An anonymous reader writes "Setting a precedent likely to have far-ranging consequences, a Chinese court has once again lambasted Yahoo! China over piracy concerns. The search firm is (according to the court) infringing on intellectual property rights by allowing copyrighted materials to be downloaded from the internet via search results. 'John Kennedy, chairman and CEO of the International Federation of Phonographic Industries, or IFPI, said in a statement Thursday. "By confirming that Yahoo China's service violates copyright under new Chinese laws, the Beijing court has effectively set the standard for Internet companies throughout the country."'"

5 of 102 comments (clear)

  1. No surprises by superbus1929 · · Score: 5, Interesting

    Yahoo earned this.
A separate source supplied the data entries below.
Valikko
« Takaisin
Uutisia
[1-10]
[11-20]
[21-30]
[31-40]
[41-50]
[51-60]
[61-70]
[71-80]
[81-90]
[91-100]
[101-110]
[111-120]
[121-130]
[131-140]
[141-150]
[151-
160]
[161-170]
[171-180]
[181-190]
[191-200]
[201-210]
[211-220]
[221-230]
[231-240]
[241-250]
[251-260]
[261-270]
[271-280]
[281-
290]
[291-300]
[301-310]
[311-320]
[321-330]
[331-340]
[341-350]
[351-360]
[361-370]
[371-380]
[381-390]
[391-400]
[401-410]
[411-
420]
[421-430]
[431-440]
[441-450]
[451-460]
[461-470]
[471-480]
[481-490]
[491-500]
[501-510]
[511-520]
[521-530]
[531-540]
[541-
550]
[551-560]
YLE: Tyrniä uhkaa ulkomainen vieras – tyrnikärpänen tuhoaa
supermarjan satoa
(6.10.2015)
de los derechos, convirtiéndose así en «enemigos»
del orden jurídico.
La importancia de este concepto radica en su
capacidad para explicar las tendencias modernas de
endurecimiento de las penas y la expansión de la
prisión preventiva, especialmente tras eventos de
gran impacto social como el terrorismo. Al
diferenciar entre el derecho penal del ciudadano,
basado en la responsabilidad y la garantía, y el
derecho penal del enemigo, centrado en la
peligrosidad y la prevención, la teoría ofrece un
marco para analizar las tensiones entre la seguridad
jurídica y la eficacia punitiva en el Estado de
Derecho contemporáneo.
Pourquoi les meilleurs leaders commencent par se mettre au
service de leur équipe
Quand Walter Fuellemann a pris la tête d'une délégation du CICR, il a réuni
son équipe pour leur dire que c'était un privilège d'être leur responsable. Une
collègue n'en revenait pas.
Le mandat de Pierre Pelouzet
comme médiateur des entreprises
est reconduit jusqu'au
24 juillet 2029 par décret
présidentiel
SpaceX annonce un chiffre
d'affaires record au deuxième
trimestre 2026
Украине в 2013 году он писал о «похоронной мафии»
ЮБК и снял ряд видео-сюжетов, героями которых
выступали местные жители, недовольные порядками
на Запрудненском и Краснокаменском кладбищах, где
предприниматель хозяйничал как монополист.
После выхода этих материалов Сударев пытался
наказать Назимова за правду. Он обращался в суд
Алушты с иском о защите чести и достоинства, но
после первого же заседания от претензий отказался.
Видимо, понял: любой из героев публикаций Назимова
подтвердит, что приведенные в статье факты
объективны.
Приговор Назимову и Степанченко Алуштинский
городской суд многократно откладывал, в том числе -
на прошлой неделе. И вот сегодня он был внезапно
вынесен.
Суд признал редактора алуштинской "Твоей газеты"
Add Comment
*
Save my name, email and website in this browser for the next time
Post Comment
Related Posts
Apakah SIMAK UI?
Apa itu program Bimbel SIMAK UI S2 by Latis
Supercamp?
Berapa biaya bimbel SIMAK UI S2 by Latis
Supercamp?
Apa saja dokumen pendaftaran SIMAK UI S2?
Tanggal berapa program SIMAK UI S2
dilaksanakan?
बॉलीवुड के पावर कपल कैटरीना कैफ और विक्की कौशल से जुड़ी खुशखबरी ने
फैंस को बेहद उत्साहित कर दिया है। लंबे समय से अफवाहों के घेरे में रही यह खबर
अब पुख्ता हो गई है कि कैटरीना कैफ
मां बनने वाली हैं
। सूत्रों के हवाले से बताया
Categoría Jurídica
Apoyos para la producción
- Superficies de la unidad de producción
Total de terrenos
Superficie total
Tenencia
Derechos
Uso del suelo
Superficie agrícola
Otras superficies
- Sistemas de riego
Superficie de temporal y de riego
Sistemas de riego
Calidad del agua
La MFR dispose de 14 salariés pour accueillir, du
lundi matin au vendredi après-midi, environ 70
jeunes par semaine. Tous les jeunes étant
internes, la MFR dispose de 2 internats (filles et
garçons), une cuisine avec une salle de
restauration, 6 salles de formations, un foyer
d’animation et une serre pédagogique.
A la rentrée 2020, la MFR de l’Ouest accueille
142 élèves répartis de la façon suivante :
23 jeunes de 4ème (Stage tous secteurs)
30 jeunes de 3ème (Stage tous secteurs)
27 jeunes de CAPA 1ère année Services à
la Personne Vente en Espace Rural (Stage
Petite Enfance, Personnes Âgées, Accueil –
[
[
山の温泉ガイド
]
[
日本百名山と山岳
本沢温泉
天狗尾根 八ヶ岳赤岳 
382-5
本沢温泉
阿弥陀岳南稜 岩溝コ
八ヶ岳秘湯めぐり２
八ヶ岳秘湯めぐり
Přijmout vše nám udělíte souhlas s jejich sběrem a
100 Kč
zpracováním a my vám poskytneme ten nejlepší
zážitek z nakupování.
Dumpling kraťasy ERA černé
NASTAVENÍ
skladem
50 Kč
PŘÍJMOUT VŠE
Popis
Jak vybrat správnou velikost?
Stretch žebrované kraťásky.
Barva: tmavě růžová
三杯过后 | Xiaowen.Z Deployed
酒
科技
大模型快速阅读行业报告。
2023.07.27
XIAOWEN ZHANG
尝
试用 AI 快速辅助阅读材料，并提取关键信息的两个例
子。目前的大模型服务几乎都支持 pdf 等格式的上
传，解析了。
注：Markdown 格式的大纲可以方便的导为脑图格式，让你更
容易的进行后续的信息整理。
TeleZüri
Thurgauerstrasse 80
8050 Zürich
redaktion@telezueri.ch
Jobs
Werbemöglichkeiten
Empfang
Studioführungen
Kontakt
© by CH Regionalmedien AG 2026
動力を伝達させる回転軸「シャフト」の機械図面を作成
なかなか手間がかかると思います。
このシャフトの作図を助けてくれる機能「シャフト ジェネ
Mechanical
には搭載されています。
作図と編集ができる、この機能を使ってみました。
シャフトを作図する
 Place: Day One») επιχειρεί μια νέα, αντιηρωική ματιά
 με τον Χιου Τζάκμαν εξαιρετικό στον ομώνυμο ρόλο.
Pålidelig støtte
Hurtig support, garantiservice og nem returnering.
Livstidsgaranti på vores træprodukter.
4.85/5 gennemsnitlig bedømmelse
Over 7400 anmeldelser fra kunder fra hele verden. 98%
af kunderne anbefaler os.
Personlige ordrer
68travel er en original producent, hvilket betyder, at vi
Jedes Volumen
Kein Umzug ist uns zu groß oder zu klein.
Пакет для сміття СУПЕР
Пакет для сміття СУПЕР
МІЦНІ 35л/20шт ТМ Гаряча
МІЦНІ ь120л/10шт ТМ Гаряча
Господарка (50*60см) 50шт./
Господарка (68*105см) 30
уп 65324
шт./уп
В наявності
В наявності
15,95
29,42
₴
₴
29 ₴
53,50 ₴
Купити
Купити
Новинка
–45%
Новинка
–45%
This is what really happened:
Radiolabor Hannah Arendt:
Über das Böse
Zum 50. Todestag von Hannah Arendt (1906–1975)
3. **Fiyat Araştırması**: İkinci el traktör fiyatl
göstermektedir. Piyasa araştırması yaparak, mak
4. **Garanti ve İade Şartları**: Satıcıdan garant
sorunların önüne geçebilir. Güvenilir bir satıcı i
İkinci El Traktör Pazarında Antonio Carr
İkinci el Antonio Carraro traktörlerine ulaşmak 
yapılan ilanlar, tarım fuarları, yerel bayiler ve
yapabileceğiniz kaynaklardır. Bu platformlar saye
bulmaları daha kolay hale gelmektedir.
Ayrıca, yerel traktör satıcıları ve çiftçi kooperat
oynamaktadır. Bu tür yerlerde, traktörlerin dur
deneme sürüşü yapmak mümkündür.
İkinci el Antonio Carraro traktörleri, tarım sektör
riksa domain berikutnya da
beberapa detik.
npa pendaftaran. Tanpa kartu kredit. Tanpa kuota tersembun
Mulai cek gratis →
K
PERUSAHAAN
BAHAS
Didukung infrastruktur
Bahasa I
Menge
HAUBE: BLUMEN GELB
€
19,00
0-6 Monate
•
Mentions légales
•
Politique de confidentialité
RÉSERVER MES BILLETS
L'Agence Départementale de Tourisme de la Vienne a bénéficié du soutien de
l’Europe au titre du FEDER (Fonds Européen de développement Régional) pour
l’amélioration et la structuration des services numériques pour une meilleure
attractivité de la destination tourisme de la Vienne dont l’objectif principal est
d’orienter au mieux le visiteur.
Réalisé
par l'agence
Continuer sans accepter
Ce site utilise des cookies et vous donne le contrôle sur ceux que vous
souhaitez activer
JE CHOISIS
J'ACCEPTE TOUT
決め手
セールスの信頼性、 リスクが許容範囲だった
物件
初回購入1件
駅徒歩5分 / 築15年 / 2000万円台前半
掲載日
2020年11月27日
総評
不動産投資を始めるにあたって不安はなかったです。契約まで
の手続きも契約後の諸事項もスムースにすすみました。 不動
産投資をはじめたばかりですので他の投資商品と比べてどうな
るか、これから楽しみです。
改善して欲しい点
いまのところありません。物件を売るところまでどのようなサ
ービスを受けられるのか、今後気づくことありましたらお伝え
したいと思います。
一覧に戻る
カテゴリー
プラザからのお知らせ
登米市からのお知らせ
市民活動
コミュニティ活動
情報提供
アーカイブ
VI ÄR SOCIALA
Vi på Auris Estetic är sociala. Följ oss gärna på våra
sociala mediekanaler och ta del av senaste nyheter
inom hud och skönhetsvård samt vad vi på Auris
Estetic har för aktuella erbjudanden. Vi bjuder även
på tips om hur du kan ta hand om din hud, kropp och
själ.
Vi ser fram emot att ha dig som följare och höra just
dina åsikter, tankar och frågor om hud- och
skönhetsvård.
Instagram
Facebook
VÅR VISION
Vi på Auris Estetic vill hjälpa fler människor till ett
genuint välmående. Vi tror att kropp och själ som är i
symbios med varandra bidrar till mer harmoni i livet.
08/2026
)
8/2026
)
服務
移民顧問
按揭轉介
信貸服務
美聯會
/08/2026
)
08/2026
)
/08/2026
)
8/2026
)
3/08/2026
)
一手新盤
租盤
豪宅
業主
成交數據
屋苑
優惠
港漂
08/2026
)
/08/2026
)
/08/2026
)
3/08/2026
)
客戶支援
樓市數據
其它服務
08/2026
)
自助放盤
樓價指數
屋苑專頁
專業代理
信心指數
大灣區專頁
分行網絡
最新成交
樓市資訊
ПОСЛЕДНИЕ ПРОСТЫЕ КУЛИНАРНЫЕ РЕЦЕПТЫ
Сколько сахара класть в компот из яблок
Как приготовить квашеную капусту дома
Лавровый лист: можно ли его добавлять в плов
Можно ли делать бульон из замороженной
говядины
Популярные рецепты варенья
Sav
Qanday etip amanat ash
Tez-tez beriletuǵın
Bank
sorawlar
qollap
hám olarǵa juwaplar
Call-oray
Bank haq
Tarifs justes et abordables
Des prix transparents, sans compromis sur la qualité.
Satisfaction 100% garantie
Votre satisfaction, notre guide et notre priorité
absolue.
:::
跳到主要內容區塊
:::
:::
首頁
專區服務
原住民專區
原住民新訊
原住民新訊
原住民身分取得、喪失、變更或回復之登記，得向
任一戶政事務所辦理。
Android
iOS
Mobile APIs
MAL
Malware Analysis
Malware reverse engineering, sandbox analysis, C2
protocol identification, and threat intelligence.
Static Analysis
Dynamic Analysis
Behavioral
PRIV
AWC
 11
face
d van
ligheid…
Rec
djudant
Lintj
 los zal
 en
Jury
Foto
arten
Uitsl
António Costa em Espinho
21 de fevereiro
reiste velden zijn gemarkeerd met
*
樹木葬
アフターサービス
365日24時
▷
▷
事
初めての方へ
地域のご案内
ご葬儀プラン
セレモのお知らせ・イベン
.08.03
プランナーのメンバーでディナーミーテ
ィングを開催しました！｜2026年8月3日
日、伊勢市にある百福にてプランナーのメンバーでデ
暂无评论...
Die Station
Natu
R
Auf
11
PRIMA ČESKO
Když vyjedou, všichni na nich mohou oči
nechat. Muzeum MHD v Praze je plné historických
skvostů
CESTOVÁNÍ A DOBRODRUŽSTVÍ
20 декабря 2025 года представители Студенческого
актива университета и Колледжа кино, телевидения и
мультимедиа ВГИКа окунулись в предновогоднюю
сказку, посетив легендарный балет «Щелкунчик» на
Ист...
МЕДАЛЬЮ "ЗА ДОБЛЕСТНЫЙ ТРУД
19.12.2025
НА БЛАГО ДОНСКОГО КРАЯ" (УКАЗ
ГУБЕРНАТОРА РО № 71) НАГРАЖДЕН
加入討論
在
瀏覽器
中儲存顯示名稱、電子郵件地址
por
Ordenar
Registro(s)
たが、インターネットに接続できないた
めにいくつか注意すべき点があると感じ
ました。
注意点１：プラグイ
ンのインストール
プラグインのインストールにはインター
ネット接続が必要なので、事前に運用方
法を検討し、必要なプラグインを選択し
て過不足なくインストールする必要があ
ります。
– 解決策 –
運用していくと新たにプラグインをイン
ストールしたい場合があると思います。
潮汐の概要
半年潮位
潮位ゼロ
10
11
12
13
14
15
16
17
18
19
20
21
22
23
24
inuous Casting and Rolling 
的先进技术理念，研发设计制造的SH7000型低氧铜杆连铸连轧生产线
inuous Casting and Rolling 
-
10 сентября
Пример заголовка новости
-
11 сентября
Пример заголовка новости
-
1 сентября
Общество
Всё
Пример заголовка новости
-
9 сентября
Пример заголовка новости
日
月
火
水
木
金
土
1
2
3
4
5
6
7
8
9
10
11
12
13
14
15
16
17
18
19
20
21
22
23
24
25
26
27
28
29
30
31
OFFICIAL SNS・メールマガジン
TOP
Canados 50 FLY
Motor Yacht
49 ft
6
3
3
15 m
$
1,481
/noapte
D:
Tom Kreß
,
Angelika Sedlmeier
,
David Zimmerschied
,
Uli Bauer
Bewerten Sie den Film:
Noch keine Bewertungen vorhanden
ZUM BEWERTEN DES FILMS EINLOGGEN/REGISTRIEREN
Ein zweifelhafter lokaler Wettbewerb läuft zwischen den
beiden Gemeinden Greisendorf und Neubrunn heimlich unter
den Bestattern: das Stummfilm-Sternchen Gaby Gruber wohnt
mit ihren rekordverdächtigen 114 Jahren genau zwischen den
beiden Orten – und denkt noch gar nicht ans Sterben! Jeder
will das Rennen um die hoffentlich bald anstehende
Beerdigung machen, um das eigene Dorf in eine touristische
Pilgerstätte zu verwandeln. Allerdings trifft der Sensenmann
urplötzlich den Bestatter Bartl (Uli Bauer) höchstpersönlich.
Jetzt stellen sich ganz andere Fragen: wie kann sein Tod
They bent over backwards to do business with China, and now they're paying the karmic price. Personally, after what they did to those journalists and bloggers, I love it.

    --
    Let's stop dilly-dallying and just change "-1: Overrated" to "-1: Disagree" or "-1: Doesn't Subscribe to Groupthink".
  2. Hmm... by snarfies · · Score: 5, Insightful

    Hm, gee, I wonder if this same impossible standard will be applied to non-foreign companies in China.

    My guess is "no."

  3. Selective Enforcement by corby · · Score: 5, Funny

    This is great news. I predict this law will end all copyright violations of photographs of the Tiananmen Square protests.

  4. Re:OH NOZ! by purpledinoz · · Score: 5, Insightful

    Talk about calling the kettle black. China is probably the largest source of piracy. They really should handle the problem of people selling pirate CDs and DVDs before going after Yahoo for indexing some warez site.

  5. Re:OH NOZ! by daninbusiness · · Score: 5, Insightful
    It's also telling/glaring that Baidu.com is not being held to the same standards. That site even has a specialized mp3 search on it - http://mp3.baidu.com/.


    Large governments do tend to engage in nationalistic hypocracy, however, so I guess this shouldn't be terribly surprising.